*TASK ITEM:*
A single number is the answer: the count of lines below that contain "wrist".

*SUPPLIED MATERIAL:*
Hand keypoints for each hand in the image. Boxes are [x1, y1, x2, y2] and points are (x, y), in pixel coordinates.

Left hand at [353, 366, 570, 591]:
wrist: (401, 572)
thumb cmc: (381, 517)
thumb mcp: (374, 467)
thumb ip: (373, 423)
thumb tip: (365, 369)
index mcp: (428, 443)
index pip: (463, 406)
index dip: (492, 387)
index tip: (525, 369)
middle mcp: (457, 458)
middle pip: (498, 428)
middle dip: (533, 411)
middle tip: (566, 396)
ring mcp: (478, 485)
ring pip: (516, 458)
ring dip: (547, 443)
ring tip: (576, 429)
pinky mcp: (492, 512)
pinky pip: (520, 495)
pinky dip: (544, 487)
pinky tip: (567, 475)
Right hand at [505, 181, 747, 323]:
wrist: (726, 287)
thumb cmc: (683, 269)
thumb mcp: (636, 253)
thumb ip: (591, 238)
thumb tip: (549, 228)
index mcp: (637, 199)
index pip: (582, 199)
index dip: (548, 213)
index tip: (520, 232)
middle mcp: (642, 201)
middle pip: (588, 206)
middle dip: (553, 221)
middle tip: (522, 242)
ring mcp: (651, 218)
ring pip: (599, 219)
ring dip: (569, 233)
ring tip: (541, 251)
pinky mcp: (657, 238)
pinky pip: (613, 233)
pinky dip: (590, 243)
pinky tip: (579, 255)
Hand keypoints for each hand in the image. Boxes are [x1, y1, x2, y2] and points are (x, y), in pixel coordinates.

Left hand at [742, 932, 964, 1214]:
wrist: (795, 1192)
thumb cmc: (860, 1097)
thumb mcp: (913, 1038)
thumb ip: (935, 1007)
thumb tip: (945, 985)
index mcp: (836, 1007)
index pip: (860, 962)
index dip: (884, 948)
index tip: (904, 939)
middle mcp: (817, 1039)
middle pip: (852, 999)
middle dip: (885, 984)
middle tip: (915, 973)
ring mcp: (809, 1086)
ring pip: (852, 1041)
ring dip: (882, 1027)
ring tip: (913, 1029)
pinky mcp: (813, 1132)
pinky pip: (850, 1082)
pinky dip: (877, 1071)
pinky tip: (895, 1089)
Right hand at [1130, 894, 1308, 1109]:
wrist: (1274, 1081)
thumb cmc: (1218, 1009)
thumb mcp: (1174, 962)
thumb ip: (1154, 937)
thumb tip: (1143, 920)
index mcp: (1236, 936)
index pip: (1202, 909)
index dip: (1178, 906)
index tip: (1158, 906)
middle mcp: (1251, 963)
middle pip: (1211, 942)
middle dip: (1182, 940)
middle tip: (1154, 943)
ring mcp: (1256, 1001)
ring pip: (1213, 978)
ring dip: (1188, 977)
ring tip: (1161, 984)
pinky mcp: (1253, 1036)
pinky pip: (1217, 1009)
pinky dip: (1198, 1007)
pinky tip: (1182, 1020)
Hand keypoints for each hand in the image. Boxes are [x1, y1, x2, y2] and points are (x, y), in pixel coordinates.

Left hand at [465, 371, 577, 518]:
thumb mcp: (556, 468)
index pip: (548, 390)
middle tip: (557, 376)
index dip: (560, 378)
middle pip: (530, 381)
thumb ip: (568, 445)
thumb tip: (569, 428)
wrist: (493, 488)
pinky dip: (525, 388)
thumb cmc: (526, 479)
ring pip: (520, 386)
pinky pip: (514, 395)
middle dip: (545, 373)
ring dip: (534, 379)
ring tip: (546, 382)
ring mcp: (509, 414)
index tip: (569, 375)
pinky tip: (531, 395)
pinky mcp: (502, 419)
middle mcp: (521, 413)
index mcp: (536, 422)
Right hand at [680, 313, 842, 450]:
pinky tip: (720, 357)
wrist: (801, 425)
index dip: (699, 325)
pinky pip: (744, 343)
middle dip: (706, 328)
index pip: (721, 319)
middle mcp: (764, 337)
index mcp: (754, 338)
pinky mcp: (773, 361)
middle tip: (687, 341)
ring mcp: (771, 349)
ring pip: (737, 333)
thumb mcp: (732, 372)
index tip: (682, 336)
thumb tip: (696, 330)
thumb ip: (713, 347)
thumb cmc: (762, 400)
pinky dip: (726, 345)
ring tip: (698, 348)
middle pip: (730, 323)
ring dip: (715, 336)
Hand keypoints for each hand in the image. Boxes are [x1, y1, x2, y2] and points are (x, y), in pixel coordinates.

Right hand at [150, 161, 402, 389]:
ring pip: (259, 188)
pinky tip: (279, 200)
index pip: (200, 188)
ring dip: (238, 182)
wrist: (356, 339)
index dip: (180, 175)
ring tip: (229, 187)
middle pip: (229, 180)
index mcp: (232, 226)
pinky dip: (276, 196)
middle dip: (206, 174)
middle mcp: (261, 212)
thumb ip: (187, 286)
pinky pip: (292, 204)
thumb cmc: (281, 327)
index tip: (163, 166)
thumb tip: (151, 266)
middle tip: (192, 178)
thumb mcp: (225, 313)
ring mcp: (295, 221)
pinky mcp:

*ANSWER BOX:*
7